Ukrainian drones hit a missile factory in Smolensk and Russia shells homes and markets around Kherson. Ukraine prepares for cyberattacks on its power grid, and the US prepares for influence operations directed at the 2024 elections.
Ukraine at D+586: Seeking narrative control.
The Institute for the Study of War reported Monday that Ukrainian forces had resumed "marginal" advances along the Donetsk-Zaporizhia border, with a continued counteroffensive in western Zaporizhia Oblast and near Bakhmut. Russian milbloggers continue to complain of poor leadership and inadequate support of units on the front. In much of the milbloggers' chatter, Colonel General Mikhail Teplinsky continues to receive good press as someone who "saved" a depleted brigade by pulling from the line and giving it a respite from continuous combat.
Ukraine's GUR military intelligence service claimed a successful drone strike against a Russian factory on Sunday. The plant in Smolensk that produces Kh-59 missiles was hit by four drones.
Russian shelling hit shops, homes, and other civilian structures in Kherson yesterday, with two people reported killed.
"Foreign agent" designation as a tool of information control.
"New polling by Russia’s state-owned Russian Public Opinion Research Centre (VTsIOM) suggests that the authorities are successfully using the ‘foreign agent’ designation as a tool to manipulate public opinion behind the state’s anti-West, pro-war narratives," the UK's Ministry of Defence wrote in this morning's situation report. "On 26 September 2023, VTsIOM reported the results of a poll of Russians’ attitudes towards people and organisations registered as ‘foreign agents’. VTsIOM claimed 61% of those surveyed said that they considered ‘foreign agents’ to be ‘traitors’ who ‘disseminate lies’ about Russia. Russia has broadened the foreign agent legislation since its full-scale invasion of Ukraine. The measures significantly narrow the information space within Russia, making it increasingly difficult to articulate any viewpoint, including dissenting about the war, which deviates from the official line."
The sources of Russia's war aims.
A long essay published Sunday by the Institute for the Study of War examines at length President Putin's worldview, his vision of Russian greatness, and his opportunism. "Russian President Vladimir Putin didn’t invade Ukraine in 2022 because he feared NATO. He invaded because he believed that NATO was weak, that his efforts to regain control of Ukraine by other means had failed, and that installing a pro-Russian government in Kyiv would be safe and easy.

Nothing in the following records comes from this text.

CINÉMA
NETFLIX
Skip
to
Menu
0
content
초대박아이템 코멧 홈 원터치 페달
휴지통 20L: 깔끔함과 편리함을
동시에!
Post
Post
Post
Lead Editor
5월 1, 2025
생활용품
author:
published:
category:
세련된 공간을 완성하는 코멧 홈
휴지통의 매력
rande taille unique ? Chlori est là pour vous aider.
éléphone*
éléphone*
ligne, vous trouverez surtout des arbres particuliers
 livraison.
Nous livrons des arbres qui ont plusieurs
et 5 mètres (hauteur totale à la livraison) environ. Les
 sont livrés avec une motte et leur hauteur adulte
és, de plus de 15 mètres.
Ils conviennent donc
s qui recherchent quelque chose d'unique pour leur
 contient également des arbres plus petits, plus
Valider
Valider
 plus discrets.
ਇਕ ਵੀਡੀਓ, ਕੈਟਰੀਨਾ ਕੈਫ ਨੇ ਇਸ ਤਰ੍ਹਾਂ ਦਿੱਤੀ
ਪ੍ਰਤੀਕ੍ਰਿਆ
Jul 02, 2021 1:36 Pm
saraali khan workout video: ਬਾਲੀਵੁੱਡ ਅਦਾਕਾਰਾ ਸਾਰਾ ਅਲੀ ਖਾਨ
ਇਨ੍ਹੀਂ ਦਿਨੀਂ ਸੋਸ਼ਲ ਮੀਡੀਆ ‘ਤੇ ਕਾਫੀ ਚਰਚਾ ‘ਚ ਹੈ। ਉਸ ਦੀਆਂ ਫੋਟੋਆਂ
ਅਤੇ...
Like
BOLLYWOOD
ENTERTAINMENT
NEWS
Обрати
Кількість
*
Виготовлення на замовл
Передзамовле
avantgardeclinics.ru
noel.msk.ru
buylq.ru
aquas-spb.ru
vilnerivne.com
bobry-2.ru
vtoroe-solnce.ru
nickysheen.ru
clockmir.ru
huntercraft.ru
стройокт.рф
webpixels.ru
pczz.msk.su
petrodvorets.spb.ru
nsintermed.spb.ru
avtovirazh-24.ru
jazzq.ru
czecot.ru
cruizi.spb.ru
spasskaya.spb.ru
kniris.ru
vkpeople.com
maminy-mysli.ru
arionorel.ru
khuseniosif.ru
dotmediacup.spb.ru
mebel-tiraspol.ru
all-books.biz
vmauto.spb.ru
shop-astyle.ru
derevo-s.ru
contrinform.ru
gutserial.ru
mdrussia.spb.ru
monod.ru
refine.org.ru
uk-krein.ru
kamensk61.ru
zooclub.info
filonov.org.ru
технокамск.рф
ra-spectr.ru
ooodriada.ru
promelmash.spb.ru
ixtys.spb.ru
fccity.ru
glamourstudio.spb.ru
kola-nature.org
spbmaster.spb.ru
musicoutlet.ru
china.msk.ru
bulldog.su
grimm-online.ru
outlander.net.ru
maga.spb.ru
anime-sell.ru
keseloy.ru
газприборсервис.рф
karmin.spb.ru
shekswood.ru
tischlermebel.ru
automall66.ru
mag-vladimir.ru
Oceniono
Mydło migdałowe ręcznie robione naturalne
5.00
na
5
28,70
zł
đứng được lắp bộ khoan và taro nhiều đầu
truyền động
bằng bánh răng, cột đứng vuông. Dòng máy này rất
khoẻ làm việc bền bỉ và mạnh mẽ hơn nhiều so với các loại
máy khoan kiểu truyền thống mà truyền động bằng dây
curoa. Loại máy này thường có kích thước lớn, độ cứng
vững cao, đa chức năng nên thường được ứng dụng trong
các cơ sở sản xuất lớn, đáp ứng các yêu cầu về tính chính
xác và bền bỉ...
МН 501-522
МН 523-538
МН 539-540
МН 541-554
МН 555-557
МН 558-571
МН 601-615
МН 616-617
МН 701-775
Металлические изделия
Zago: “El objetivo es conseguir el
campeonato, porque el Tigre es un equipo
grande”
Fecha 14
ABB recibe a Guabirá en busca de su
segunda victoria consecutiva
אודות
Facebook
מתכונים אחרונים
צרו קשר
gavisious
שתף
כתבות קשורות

His aim was not to defend Russia against some non-existent threat but rather to expand Russia’s power, eradicate Ukraine’s statehood, and destroy NATO, goals he still pursues."
The essay's conclusion is sobering. "There is no path to real peace other than helping Ukraine inflict an unequivocal military defeat on Russia and then helping to rebuild Ukraine into a military and society so strong and resilient that no future Russian leader sees an opportunity like the ones Putin misperceived in 2014 and 2022. This path is achievable if the West commits to supporting Ukraine in the prolonged effort likely needed to walk down it. If the West is instead lured by the illusion of some compromise, it may end the pain for now, but only at the cost of much greater pain later. Putin has shown that he views compromise as surrender, and surrender emboldens him to reattack. This war can only end not when Putin feels that he can save face, but rather when he knows that he cannot win."
There's a useful analogy, not made by the essay, with the Axis aggression of the 1930s. Then, as now, the aggressors were animated by a sense of historical grievance and a vision of a destiny replete with power and dominance, whether in the form of Lebensraum for 300 million Germans or in the form of a Greater East Asian Co-Prosperity Sphere under the tutelage of the Imperial Way. Their historical grievances were rooted in a sense of betrayal, of victories lost not on the battlefield, but through perfidy or treason. At great cost decisive defeat and unconditional surrender dispelled both sets of illusions, and both Germany and Japan rejoined the civilized world.
The lesson the essay draws is that weakness is fatal, and that concessions made short of clear battlefield victory will be perceived in Moscow not as negotiation, but as surrender. "Weakness," the authors argue, "is lethal."
Kyiv prepares for Russian attacks on Ukraine's power grid.
Ukraine is preparing for winter attacks against its energy infrastructure, the Economist reports, a reprise of last winter's Russian counter-grid program. That program was dominated by kinetic attacks, and Ukraine expects more of the same over the coming months, but it's also working to increase its resilience in the face of cyberattacks against power generation and distribution, as these are also expected.
Russian disinformation expected to aim at undermining US support for Ukraine.
The US Intelligence Community expects Russia to mount influence operations directed against US support for Ukraine, the New York Times reports, Russian disinformation about NATO in general and the US and UK in particular have been common during the war, but the next round of influence operations is thought likely to be directly disruptive in concept. The US elections next year are expected to be targeted, with Russian operators seeking to support candidates unsympathetic to Ukraine, and to denigrate candidates who favor continued US support of Kyiv. Heavy use of influence washing and troll farms, directed by Russian intelligence services, is expected.